For this reason, I thought of two ways we could solve it:

1. Reranking: This is yet another AI step that takes up some time. It is made to reorder (rerank) pieces of text given a query. Common ones are VoyageAI, ColBERT, and BGE reranker. We give the reranker all the knowledge we found, and as a query we use the goal. Then we select the highest-scoring reranked pieces of text and return them. This step adds more latency. If we use a hosted solution, it will be around 300ms. Cost is very low but still needs to be considered.
2. Round robin and exponential decay: This does not include another AI and uses heuristics, hoping to include the best results of each query. The goal and query 1 are the most important, so we will allocate 50% of the available space and fill it with those (say we have a limit of 20 pieces of text, then we want to pick 10 from the results of the goal and query 1). Then for the remaining queries, we have 10 pieces left to fill. In our example we had queries 2 and 3, so we could decide to pick the best 5 from queries 2 and 3, or we can use exponential decay to pick fewer items the more queries were generated. We could pick 6 from query 2 and 4 from query 3, etc.

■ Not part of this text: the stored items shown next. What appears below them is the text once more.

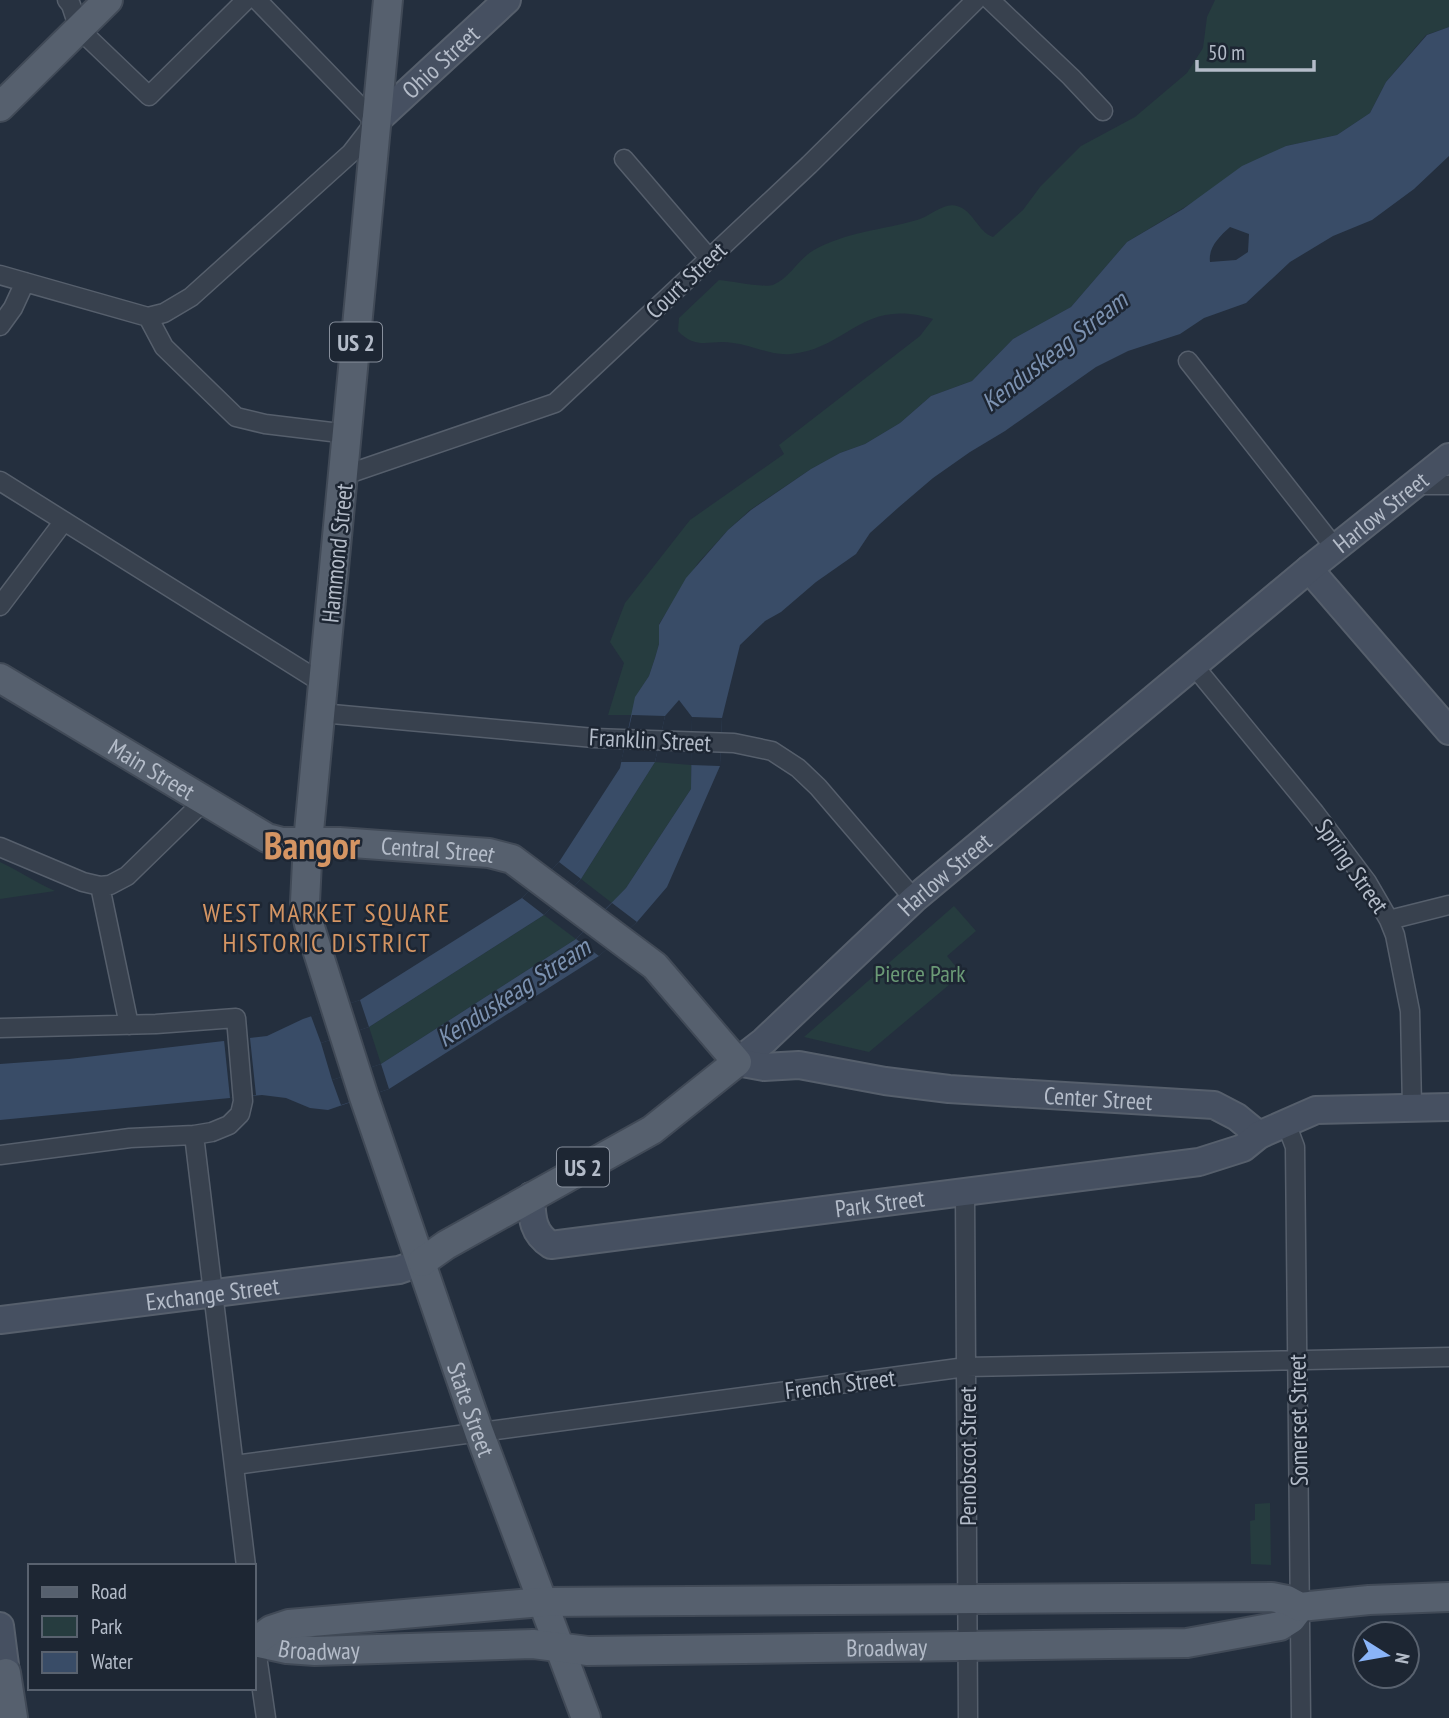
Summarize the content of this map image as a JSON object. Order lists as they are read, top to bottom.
{
  "streets": {
    "main road": [
      "US 2",
      "Harlow Street",
      "Hammond Street",
      "Main Street",
      "Central Street",
      "State Street",
      "Broadway"
    ],
    "street": [
      "Ohio Street",
      "Court Street",
      "Franklin Street",
      "Spring Street",
      "Center Street",
      "Park Street",
      "Exchange Street",
      "French Street",
      "Somerset Street",
      "Penobscot Street"
    ]
  },
  "crossings": [
    ["Ohio Street", "Hammond Street"],
    ["Court Street", "Hammond Street"],
    ["Harlow Street", "Franklin Street"],
    ["Harlow Street", "Central Street"],
    ["Harlow Street", "Spring Street"],
    ["Harlow Street", "Center Street"],
    ["Harlow Street", "Park Street"],
    ["Harlow Street", "Exchange Street"],
    ["Harlow Street", "State Street"],
    ["Hammond Street", "Franklin Street"],
    ["Hammond Street", "Main Street"],
    ["Hammond Street", "Central Street"],
    ["Hammond Street", "State Street"],
    ["Main Street", "Central Street"],
    ["Central Street", "Center Street"],
    ["Center Street", "Park Street"],
    ["Park Street", "Penobscot Street"],
    ["Exchange Street", "State Street"],
    ["French Street", "State Street"],
    ["French Street", "Somerset Street"],
    ["French Street", "Penobscot Street"],
    ["State Street", "Broadway"],
    ["Somerset Street", "Broadway"],
    ["Penobscot Street", "Broadway"]
  ],
  "districts": ["Bangor", "WEST MARKET SQUARE HISTORIC DISTRICT"],
  "water": ["Kenduskeag Stream"],
  "parks": ["Pierce Park"],
  "legend": ["Road", "Park", "Water"],
  "scale_bar": "50 m",
  "north": "right"
}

Or… you can combine both of them together, doing first step 2 and then step 1. You can mix and match every level to increase retrieval quality.

Final thoughts

At discerns.ai, I decided to go with Level 2.5 for things that require low latency like voice calls, and Level 3 for textual conversations or all use cases that need more in-depth knowledge. As the initial steps for Level 2.5 and Level 3 are similar, you can make the LLM decide if the question needs more in-depth search or if it can be easily answered. This is yet again another heuristic, but it could improve the experience!